As voters across Ukraine flocked to their local election commission to cast ballots for Kiev's new leadership Sunday, voter turnout proved scarce at a remote polling station established for Ukrainian expatriates living in Moscow.
By 6 p.m., only about 100 Ukrainian voters had showed up to the Ukrainian Embassy to vote.
Voters were required to register one week in advance, so some voters arrived to the polls only to realize that they would not be able to cast their votes.
"I think this is a very important day for Ukraine, we can show that we are a unified nation that can choose its leaders," 22-year-old voter Anton Volovik said while standing in front of the embassy.
"I think that one day things will go back to normal, and relations between Russians and Ukrainians will be fine, but it will take time for political ties to restore themselves," he said.
Volovik and another voter Oleg, 32, who refused to give his last name due to privacy concerns, said they voted for Anatoly Hrytsenko, a moderate pro-Western candidate.
The most recent election poll, which was conducted by the International Republican Institute among 1,200 Ukrainian residents with a margin of error of 2.8 percent gave Hrytsenko only 3 percent of the vote.
Petro Poroshenko and Yulia Tymoshenko came out as the leading contenders with 21 and 11 percent respectively.
"I am not indifferent to the fate of my motherland, even though in fact both Russia and Ukraine can be considered such for me," Oleg, an IT specialist who has been working in Moscow for more than 17 years, said.
Sunday's turnout stood in stark contrast to a remote referendum held at another Moscow precinct on May 11.
Some among the scores of voters that turned up to that polling station, which had been established by the self-proclaimed authorities of Donetsk and Luhansk, waited in line for upwards of three hours. These voters eventually learned that their ballots would not be counted, when Donetsk Central Election Commission head Roman Lyagin said that none of the polling stations established outside of the region had been coordinated with the self-proclaimed authorities.

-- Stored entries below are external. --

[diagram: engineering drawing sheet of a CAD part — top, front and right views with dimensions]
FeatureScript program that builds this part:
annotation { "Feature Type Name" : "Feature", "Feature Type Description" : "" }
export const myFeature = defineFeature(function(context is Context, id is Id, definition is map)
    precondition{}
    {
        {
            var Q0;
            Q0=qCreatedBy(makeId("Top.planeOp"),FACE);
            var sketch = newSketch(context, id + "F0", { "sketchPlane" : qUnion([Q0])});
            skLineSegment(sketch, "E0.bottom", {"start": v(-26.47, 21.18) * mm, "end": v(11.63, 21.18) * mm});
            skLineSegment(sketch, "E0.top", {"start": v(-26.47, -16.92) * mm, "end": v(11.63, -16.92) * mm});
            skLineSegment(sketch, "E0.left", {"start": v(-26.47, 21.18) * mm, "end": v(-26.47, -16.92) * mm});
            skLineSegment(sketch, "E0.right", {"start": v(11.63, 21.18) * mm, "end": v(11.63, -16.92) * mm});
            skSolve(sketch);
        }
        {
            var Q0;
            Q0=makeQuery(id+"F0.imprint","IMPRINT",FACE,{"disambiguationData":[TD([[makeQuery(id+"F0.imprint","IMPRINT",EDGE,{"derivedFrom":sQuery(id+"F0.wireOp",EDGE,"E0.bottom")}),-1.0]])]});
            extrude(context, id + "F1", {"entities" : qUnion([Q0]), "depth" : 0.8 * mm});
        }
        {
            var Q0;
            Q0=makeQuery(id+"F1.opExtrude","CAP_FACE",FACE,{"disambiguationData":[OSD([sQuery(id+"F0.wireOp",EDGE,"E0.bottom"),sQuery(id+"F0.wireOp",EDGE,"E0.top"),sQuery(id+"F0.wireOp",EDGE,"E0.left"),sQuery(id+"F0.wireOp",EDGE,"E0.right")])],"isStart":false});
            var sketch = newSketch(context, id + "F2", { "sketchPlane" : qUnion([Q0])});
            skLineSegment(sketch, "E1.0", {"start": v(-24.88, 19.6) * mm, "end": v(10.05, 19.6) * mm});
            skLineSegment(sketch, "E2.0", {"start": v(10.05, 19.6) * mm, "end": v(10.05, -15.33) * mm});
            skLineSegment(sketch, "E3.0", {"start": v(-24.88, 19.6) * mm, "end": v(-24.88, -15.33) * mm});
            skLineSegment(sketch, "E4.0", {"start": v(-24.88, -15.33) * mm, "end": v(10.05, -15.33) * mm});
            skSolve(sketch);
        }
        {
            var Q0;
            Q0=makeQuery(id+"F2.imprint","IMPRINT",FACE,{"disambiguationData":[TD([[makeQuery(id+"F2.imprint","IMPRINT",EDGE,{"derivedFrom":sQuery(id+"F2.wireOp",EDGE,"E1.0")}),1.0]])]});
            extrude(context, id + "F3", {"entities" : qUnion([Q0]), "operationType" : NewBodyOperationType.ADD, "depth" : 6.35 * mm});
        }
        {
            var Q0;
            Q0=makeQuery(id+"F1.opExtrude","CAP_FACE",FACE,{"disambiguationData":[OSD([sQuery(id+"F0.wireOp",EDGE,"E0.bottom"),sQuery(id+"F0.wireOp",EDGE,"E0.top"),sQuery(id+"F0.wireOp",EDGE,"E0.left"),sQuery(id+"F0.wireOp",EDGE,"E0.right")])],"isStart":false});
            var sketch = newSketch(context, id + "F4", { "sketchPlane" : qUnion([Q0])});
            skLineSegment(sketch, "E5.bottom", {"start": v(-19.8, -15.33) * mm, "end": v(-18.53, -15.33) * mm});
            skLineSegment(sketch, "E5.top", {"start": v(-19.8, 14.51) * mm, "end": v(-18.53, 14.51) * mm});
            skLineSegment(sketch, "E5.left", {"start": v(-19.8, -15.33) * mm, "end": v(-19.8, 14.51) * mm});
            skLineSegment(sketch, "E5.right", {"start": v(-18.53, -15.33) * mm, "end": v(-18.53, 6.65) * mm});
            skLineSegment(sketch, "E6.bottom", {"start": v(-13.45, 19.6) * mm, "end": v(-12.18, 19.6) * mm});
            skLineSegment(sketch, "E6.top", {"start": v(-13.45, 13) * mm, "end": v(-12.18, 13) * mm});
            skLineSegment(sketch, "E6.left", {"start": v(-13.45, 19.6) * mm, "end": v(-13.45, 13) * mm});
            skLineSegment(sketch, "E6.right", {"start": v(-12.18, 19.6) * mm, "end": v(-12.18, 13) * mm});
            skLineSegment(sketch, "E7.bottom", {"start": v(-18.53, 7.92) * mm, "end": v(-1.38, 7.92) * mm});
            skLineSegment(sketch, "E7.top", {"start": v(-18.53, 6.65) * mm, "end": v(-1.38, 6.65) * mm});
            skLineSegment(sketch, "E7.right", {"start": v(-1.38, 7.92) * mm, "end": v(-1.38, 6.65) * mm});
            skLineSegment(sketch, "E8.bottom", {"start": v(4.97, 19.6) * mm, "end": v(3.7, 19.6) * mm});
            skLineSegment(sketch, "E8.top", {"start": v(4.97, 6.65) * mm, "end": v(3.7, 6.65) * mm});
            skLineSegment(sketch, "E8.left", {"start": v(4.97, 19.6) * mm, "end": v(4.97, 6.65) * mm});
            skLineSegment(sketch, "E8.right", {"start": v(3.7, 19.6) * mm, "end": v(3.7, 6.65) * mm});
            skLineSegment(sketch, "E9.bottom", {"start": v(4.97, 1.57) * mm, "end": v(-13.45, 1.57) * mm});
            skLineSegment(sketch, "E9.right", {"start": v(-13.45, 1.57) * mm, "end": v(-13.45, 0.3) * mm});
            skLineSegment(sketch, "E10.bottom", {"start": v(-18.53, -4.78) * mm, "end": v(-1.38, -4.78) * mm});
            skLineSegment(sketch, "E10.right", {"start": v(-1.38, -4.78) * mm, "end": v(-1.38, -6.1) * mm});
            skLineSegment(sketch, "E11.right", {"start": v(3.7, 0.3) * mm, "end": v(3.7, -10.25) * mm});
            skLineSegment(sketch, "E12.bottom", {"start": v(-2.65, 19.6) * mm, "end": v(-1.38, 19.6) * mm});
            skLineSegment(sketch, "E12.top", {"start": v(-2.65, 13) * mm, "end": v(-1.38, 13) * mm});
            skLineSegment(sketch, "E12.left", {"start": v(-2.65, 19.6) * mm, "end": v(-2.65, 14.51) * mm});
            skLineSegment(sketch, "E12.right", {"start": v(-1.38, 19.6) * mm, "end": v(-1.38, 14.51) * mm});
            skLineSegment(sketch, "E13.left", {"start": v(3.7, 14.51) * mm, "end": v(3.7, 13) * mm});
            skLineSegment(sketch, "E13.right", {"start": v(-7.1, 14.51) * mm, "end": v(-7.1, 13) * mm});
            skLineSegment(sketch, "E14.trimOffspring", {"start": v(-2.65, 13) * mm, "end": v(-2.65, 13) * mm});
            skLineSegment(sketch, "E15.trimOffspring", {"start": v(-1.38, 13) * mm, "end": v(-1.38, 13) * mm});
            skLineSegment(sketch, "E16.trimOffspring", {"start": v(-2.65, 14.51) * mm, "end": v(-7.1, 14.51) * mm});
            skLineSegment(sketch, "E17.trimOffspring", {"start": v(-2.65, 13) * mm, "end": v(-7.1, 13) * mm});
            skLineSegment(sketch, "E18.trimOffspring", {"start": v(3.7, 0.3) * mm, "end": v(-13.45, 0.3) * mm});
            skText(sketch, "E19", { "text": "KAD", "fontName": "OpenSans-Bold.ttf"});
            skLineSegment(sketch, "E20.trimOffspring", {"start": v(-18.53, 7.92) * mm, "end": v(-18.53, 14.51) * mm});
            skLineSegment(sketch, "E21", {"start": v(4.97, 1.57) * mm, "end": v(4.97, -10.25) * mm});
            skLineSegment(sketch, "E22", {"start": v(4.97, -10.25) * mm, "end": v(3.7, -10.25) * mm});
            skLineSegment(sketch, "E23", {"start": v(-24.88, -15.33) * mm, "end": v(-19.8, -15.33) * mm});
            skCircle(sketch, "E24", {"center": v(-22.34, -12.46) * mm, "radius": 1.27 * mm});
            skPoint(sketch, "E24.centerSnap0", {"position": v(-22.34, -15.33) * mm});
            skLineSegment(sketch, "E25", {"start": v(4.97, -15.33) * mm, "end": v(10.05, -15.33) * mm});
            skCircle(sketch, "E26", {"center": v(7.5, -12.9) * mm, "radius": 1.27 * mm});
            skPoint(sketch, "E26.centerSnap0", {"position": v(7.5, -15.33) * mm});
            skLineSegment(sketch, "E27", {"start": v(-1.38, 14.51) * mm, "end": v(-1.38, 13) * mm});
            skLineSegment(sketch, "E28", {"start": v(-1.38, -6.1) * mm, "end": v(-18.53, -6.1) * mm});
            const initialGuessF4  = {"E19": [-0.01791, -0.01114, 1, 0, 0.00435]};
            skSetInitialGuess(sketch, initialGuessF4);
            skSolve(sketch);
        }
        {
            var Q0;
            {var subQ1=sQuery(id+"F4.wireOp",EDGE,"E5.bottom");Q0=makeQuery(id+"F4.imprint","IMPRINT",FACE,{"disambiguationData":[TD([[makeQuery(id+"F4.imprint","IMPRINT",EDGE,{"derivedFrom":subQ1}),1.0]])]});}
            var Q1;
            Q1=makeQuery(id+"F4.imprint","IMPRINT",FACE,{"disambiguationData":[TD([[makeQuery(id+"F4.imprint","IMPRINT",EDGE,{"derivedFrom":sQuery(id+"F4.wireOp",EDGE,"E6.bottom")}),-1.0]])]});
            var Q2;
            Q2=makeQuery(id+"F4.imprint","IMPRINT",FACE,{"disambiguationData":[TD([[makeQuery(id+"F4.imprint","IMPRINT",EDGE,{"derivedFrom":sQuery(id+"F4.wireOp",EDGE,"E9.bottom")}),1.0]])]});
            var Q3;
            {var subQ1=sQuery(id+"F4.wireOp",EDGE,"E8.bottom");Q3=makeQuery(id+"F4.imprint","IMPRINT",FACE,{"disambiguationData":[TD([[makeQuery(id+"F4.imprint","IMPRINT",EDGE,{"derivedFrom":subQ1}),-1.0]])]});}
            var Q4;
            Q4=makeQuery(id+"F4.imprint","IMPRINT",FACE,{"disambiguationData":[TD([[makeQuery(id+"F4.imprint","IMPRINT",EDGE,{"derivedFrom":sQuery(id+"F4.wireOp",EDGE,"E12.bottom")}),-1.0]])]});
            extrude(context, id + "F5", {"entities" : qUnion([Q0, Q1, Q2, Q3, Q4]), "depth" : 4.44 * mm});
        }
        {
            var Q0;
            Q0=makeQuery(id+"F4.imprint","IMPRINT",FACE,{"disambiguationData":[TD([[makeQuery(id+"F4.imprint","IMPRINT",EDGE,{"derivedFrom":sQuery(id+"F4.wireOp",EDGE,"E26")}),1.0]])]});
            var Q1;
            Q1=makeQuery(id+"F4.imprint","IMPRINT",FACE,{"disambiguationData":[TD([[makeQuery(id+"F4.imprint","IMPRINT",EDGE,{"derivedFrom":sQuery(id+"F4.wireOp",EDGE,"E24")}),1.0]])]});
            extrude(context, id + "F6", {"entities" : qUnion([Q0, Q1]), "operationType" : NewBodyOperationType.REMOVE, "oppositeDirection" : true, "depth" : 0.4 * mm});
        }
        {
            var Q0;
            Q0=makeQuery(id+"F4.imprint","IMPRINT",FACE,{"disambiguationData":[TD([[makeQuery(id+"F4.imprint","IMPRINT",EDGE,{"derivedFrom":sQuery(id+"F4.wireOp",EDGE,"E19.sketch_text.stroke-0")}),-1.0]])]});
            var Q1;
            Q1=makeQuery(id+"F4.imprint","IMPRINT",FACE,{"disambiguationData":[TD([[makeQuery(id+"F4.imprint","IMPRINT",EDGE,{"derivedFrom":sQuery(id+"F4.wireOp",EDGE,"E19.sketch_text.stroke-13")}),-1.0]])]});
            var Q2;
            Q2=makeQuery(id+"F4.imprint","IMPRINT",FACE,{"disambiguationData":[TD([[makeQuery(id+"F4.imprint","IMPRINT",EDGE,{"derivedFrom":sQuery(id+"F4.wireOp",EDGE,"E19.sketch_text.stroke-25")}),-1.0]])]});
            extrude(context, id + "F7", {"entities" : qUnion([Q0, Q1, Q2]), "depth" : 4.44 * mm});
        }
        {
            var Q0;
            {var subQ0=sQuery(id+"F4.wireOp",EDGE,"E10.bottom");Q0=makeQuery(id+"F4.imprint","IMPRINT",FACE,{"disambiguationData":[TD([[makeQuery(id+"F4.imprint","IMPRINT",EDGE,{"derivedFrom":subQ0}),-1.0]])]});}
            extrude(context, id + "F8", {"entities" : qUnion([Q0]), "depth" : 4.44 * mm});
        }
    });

Over the weekend, President Vladimir Putin said that Russia would respect the choice of the Ukrainian people. "The new president can be some kind of transitory figure, or he can take over all the power. It is clear that both scenarios will only aggravate the political struggle in the country," Putin told a group of leading international journalists in St. Petersburg on Saturday.
At the same time, Putin assured that the government "will work with the newly elected authorities."